**TASK PROMPT:** Can you carry on the book review about More Birds and Leaf Art Encyclopedia of Animals, picking up after its final sentence?

**TEXT SHOWN:**
More Birds follows the same format as Birds, with a double page spread for each bird with a reproduction of a watercolour on one page and the bird’s popular and Latin names plus an interesting fact about it on the other. There are 80 birds in this volume, instead of 100, and the printing quality doesn’t feel quite as good, or perhaps it’s the paper stock. The images of Jim Moir’s paintings aren’t quite as crisp.
It’s still a beautiful book, though, and I enjoyed looking through it on Boxing Day afternoon. There are some birds that are new to me among the entries, and a small number of repeats from the first volume – with new paintings and facts, of course.
We saw lapwings in the wild for the first time this year, at Martin Mere, so I was particularly happy to see one in More Birds. Jim’s painting captures its colourful beauty perfectly. I also enjoyed meeting the red-breasted merganser, which made me think of Woodstock from Peanuts.
Leaf Art Encyclopedia of Animals is a collection of photographs with stories by the Japanese artist Lito (リト). It was one of my Christmas gifts this year from Mr Hicks.
Lito describes in his introduction how he has always been fascinated by the natural world and as a child loved to read illustrated books about animals. He talks about looking for his own way to be in the world and being inspired by a Spanish leaf artist to create his own leaf art. He’s entirely self-taught and describes his process at the end of the book.

**Recorded data:**
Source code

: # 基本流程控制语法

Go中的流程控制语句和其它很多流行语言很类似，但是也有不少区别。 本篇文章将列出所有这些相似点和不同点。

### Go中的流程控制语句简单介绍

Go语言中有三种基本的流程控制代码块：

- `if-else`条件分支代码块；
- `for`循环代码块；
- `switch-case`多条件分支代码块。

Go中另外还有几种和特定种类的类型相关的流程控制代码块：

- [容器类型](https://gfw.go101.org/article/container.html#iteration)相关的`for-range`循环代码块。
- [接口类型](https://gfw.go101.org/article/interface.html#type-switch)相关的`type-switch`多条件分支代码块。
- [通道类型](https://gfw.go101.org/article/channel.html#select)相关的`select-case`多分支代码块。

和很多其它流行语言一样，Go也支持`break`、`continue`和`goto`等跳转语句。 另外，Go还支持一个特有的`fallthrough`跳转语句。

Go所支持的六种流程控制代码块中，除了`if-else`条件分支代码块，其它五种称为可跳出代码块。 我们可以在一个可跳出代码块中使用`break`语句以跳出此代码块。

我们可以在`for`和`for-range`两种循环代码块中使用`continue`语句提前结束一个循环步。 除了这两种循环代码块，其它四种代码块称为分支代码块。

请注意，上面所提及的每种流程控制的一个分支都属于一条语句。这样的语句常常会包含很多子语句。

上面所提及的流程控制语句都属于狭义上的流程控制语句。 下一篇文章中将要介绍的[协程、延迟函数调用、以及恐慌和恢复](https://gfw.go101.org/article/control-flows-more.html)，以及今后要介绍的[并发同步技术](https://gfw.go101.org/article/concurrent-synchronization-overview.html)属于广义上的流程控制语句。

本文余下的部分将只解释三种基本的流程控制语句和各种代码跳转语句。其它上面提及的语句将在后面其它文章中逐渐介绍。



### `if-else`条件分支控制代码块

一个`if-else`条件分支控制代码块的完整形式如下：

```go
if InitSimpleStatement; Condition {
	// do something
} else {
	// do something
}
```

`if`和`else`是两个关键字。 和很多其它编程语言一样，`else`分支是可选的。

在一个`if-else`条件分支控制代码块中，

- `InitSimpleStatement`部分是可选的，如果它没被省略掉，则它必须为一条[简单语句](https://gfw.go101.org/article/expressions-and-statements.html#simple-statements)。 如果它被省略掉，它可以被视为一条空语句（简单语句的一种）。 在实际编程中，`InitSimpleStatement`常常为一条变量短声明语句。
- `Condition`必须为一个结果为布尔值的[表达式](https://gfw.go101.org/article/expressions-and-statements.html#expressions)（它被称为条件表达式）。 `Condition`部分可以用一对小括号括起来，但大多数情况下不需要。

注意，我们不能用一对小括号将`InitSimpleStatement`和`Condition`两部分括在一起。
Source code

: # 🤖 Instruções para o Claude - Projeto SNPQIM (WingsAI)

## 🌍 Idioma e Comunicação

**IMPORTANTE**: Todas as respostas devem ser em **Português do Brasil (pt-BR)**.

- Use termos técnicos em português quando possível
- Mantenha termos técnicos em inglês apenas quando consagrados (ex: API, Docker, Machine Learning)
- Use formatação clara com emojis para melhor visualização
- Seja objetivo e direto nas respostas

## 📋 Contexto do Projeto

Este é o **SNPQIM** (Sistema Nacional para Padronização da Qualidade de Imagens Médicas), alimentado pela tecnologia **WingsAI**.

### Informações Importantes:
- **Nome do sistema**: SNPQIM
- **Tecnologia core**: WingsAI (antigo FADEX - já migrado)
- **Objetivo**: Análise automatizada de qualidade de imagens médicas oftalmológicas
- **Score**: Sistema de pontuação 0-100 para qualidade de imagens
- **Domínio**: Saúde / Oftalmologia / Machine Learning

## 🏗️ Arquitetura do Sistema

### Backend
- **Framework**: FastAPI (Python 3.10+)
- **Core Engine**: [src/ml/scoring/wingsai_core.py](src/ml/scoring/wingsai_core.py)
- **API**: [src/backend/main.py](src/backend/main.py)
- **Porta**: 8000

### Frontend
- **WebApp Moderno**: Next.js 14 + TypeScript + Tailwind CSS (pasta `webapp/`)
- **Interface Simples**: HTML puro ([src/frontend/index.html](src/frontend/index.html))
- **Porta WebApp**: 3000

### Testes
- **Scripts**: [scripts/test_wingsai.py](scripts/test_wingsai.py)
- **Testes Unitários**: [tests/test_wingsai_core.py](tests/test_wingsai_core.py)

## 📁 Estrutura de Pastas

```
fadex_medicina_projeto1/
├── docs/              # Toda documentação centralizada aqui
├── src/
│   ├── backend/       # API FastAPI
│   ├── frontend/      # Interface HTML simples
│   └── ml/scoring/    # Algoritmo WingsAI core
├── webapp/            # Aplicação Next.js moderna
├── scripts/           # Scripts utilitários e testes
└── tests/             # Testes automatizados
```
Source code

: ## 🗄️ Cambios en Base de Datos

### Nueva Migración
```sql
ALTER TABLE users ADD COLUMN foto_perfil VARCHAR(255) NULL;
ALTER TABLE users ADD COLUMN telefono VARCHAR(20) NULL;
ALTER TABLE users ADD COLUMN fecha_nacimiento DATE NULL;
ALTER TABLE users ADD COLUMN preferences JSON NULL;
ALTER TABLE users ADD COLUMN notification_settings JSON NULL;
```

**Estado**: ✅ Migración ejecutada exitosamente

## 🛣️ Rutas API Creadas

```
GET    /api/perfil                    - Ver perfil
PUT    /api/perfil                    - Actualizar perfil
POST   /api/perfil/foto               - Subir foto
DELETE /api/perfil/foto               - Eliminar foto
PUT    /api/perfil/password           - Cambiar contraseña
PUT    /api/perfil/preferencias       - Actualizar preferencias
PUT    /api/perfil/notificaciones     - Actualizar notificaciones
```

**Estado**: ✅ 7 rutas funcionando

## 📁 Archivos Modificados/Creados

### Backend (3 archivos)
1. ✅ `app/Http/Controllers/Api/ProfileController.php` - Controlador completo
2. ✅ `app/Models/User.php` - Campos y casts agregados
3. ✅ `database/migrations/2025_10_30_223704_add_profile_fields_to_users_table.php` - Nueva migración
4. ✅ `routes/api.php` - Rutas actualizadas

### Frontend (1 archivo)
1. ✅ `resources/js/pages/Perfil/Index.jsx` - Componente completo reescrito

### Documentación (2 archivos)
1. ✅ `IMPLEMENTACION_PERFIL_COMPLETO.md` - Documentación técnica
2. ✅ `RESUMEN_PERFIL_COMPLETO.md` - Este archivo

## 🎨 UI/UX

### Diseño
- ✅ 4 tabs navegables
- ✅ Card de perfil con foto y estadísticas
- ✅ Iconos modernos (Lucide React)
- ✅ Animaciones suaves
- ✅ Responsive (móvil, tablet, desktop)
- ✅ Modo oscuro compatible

**ANSWER:**
My Japanese is extremely rusty. I’ve forgotten almost all of the kanji I learnt for GCSE and A Level. I was thankful for the assistance of Google lens in translating the text in this delightful book.
I spent some of my festive down time looking at the detail of the leaf art, marvelling at Lito’s skill, and laughing at the funny little stories. While it is enough to look at the beautiful art (there are examples on the front page of his website), the stories beneath add even more charm.
On his website, Lito describes himself as a clumsy man who was always being shouted at for getting things wrong. In his leaf art, he has found a world where he belongs. In an article in the Asahi Shimbun, he talks in more detail about what is behind his apparent lack of skills in day-to-day tasks and how his ADHD diagnosis encouraged him to think about the things he is good at.
The book is absolutely gorgeous and I know I’ll return to its pages again and again.
Nick Bradley’s novel Four Seasons in Japan is his second book set in Japan, and follows part time translator Flo through a moment of crisis. Flo is from Portland, Oregon, but is living in Tokyo. She works part of the week in an office, part of it as a freelance translator of Japanese literature. She has had success with the translation of a collection of short stories by a respected Japanese author, but has started to have doubts about her abilities, thanks to reading bad reviews of her translation. Her relationship is also at crisis point.
Lee Miller and Surrealism in Britain is a scholarly tome from the team at the Hepworth Wakefield. Written to accompany an exhibition there in 2018, which I didn’t see, it attempts to position the photographer Lee Miller at the heart of the British surrealist movement in the 1930s and 1940s.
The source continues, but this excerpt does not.